# Exercise passage:
☆ ☆ ☆

A man in a heavy winter jacket stopped near the curb, looked across the empty lot where the Christmas Tree Shops and Bed, Bath, and Beyond had been, and said to no one in particular, “That place paid for a lot more than what they sold.”

It did, though not in a way most people ever saw.

The loss of retail doesn’t just remove a store. It removes one of the most efficient components in a municipal tax system—an asset that generates high revenue while placing relatively limited sustained demand on services—and replaces it with something that may be more valuable on paper but behaves differently once people begin to live inside it.

That shift is what Portsmouth is now working through on this site, and what Newington is still negotiating around at Fox Run Mall.

The difference isn’t philosophical. It’s structural.

In New Hampshire, property taxes don’t distinguish between residential and commercial rates. A dollar of assessed value is taxed the same way whether it comes from an apartment or a retail box, which gives the system a kind of surface simplicity that disappears the moment you account for what each type of property requires in return.⁵

Retail concentrates value.

A big-box store sits on a large parcel, produces a high assessed value, and generates steady tax revenue without sending children into the school system and while placing relatively limited sustained demand on municipal services. Police calls occur, maintenance is required, but the baseline cost profile remains low relative to the revenue produced.

A former Portsmouth assessor, speaking in what he described as a common shorthand used in municipal finance discussions, put it this way: “Commercial property pays for services it doesn’t use. Residential uses services it doesn’t fully pay for.”

That formulation isn’t a law, but it captures the direction of the imbalance seen in municipal finance studies across the country.⁷

In its later years, the Durgin Lane retail site was assessed in the range of roughly $25–35 million, according to city property records, generating on the order of $400,000 to $600,000 annually in property taxes depending on the assessment cycle.¹² It did so with minimal ongoing service demand, functioning as a quiet surplus contributor within the city’s budget.

What replaces it—Prescott Post—is financed at nearly $100 million and will likely be assessed somewhere near that level once stabilized, which pushes annual tax revenue closer to $1.5–$2 million under Portsmouth’s combined tax rate.³

On paper, that looks like a clear upgrade.

The complication arrives with the people.

Residential property doesn’t just contribute revenue; it introduces recurring demand that scales with occupancy—public safety calls, infrastructure use, and, most significantly, education costs tied to school enrollment. The impact varies sharply depending on the type of housing, which is where multifamily projects like Prescott Post behave differently from suburban subdivisions.

Apartments compress both value and cost.

Units are smaller, infrastructure is shared, and the number of school-aged children per unit is typically low. Portsmouth planning assumptions for comparable multifamily developments have used working estimates of roughly 0.1 to 0.2 school-aged children per unit, a fraction of what single-family housing generates, which keeps the added school burden within a range that can be offset by higher assessed value.⁴

A city councilor, speaking during a housing discussion last year, framed the tradeoff more cautiously: “Apartments don’t come free. But if the valuation is high enough and the student count stays low, they can carry themselves.”

☆ ☆ ☆

Answer these questions from the retail property tax passage.
1. How do New Hampshire property taxes treat residential and commercial rates?
2. In its later years, what range was the Durgin Lane retail site assessed in?
3. How many school-aged children per unit have Portsmouth planning assumptions used for comparable multifamily developments?

# Provided data:

☆ ☆ ☆

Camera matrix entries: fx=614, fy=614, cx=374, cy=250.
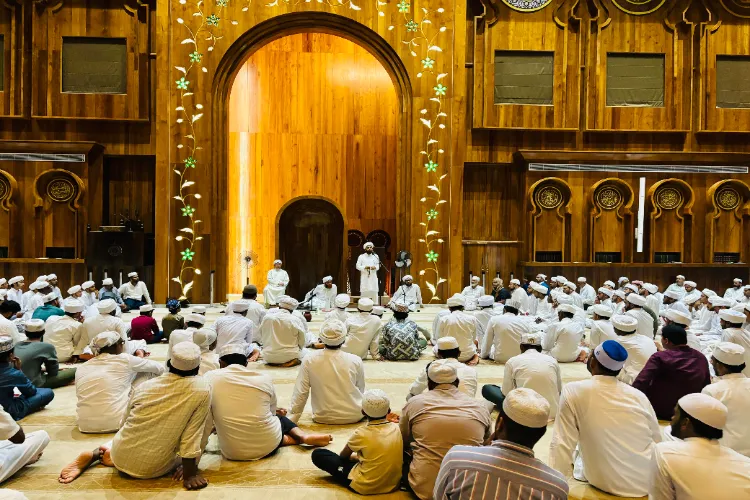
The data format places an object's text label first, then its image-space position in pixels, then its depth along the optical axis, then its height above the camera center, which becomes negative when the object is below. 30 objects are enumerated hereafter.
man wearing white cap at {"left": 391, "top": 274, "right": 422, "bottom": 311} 9.48 -0.86
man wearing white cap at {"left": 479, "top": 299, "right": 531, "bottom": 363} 6.01 -0.90
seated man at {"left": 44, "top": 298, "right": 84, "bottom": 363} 5.86 -0.91
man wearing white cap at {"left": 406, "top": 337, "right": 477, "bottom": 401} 3.69 -0.84
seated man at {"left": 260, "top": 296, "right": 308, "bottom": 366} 5.98 -0.98
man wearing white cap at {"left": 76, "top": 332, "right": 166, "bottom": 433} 3.98 -0.96
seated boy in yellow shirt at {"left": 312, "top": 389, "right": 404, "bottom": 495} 3.04 -1.06
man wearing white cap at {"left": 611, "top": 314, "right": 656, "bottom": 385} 4.77 -0.84
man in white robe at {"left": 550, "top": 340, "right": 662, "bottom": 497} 3.01 -0.89
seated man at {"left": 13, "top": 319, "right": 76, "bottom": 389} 4.60 -0.93
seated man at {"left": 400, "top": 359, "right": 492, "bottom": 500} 2.89 -0.87
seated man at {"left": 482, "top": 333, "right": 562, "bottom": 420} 3.91 -0.85
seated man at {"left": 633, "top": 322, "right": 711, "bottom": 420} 4.01 -0.85
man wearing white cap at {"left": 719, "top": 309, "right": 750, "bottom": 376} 5.20 -0.74
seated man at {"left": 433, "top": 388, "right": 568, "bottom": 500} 1.92 -0.72
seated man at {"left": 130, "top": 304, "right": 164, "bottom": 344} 6.94 -1.05
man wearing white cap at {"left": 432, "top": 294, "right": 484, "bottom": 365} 6.09 -0.90
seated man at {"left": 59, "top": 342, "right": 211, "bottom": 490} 3.18 -0.98
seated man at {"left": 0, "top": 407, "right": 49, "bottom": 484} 3.17 -1.15
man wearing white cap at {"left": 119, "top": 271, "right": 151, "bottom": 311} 9.46 -0.88
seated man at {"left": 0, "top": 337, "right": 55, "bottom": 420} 3.91 -1.04
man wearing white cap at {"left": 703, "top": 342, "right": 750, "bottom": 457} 3.46 -0.85
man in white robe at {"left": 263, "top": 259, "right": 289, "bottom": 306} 10.00 -0.76
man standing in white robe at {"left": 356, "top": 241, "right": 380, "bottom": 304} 10.24 -0.57
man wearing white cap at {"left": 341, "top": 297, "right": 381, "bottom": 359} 6.23 -0.92
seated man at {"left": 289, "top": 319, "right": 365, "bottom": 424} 4.15 -0.99
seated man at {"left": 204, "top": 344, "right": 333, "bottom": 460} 3.50 -0.98
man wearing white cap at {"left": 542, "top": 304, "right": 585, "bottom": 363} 6.12 -0.96
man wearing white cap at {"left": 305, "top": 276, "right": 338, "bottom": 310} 9.95 -0.93
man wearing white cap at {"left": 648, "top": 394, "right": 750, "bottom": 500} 2.15 -0.79
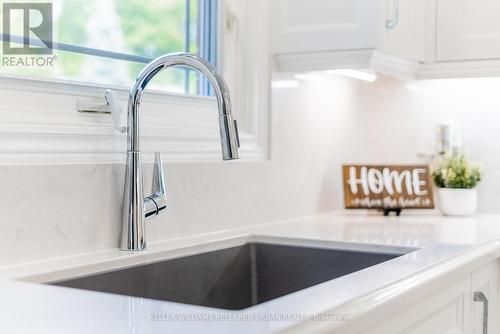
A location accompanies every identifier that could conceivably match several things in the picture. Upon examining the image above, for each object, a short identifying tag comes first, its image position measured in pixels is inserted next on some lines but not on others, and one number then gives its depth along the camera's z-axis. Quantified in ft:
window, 5.43
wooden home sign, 7.95
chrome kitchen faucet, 4.82
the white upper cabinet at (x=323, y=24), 6.72
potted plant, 8.17
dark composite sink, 5.19
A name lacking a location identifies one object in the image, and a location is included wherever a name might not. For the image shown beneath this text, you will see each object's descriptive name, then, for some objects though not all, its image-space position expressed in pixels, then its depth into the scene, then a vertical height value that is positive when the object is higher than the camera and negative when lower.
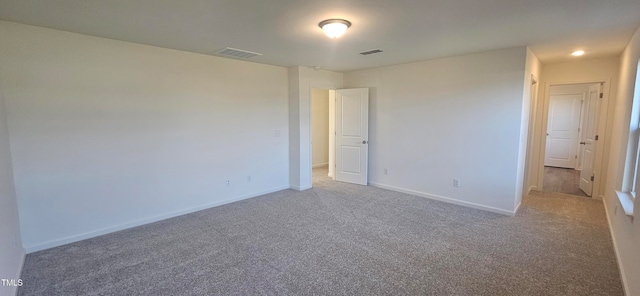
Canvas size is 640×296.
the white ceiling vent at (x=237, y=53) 3.91 +0.95
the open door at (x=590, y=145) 4.80 -0.50
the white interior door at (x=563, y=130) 7.20 -0.34
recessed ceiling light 4.02 +0.93
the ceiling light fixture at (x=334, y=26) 2.68 +0.88
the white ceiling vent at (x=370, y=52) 3.95 +0.95
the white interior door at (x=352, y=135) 5.68 -0.34
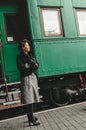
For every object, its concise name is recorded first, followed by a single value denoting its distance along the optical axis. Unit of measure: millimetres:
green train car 4615
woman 3304
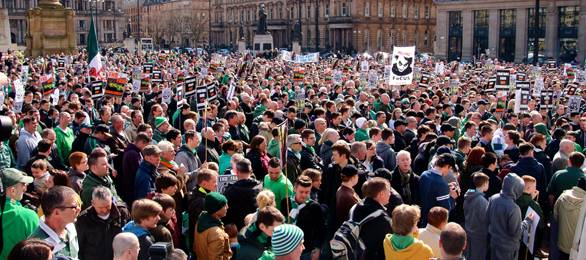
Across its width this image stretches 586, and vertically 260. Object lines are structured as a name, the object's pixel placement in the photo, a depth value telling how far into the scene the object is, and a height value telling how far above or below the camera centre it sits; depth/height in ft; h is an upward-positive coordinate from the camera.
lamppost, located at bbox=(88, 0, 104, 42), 411.75 +28.96
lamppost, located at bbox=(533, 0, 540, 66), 143.02 +5.45
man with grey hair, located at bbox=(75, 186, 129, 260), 21.42 -5.33
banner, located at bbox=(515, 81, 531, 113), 52.08 -2.92
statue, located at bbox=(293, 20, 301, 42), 314.67 +15.44
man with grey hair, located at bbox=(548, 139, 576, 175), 34.85 -4.99
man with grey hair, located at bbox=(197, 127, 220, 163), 36.96 -4.77
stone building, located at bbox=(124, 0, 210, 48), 393.29 +25.05
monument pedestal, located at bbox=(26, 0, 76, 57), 135.95 +7.31
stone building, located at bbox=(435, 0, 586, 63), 217.15 +11.45
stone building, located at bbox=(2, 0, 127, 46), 405.59 +29.52
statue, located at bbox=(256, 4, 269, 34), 242.58 +14.67
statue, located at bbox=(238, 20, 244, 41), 405.59 +19.69
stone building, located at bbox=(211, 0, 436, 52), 331.36 +20.27
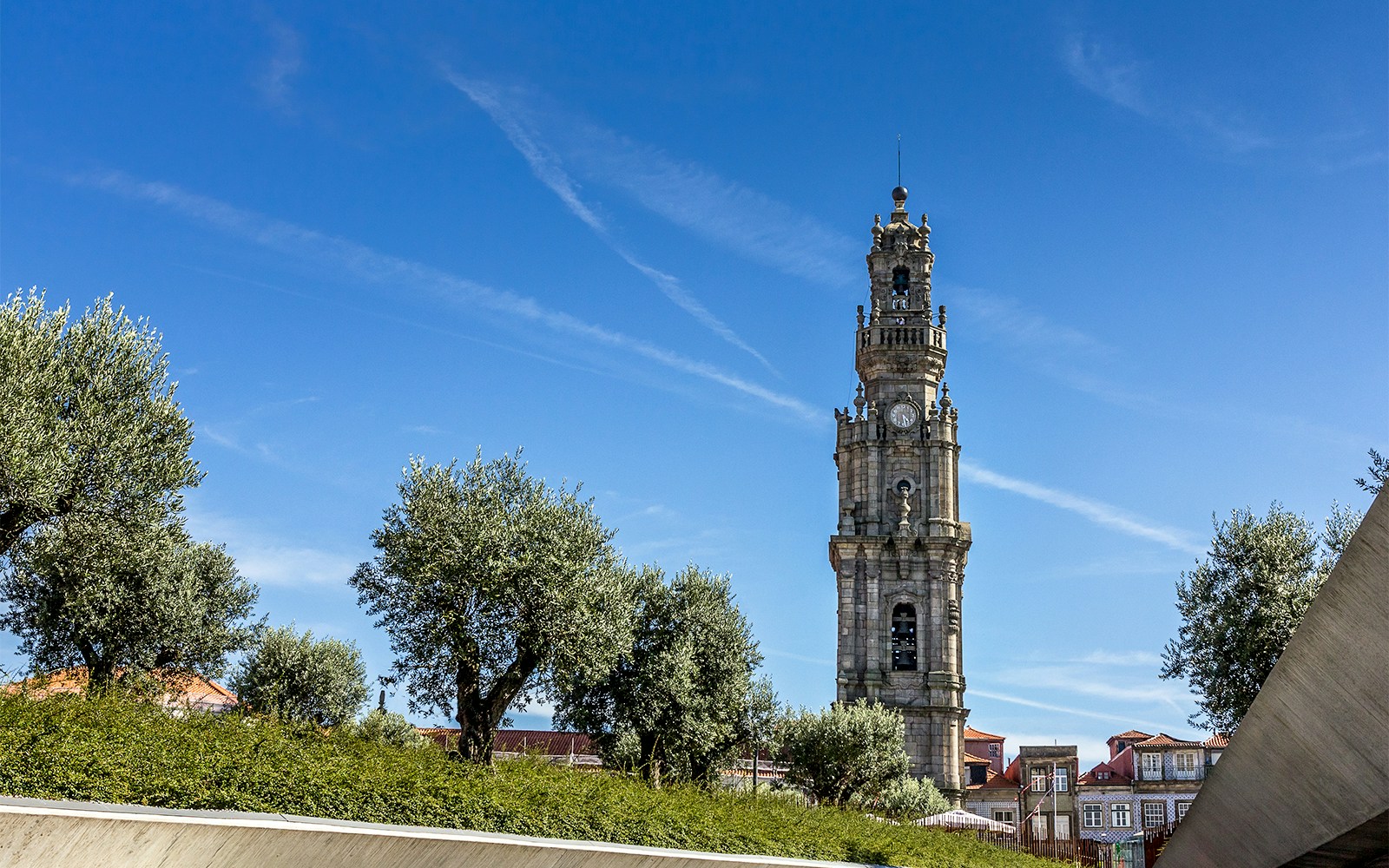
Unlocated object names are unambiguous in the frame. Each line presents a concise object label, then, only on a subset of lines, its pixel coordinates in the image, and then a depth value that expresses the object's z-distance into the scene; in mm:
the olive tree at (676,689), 43812
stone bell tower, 72500
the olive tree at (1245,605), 35281
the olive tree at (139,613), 36812
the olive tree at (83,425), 24844
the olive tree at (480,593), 32719
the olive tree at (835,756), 58469
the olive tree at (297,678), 53219
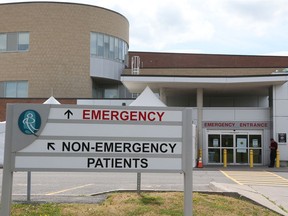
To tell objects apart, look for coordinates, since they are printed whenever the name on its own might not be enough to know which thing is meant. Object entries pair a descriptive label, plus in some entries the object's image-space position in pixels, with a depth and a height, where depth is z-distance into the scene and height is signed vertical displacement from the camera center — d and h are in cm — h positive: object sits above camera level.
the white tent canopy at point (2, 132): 2266 +59
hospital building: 2814 +537
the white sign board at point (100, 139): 642 +9
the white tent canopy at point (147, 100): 2235 +227
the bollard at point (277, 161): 2678 -78
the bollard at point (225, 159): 2681 -71
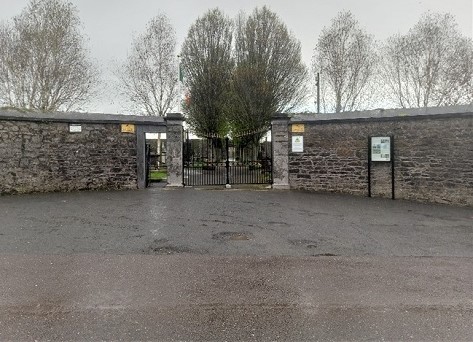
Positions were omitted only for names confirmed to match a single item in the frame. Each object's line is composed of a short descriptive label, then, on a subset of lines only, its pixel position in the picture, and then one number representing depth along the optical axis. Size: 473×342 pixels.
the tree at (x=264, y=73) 24.22
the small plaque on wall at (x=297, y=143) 12.84
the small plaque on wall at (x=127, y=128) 13.03
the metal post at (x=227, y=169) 13.38
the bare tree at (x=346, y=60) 25.42
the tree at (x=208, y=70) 28.00
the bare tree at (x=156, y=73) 27.08
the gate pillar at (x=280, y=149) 12.91
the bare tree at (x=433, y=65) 21.66
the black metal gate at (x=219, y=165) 13.61
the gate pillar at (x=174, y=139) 13.00
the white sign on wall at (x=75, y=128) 12.67
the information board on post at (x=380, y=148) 11.59
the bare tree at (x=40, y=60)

☆ ☆ ☆

# Result:
1. They don't distinguish between them; a dollar of assessed value is taxed the same whether it comes from an apartment or a retail box.
2. Roughly $25–35 million.
3. Roughly 0.1 to 0.2.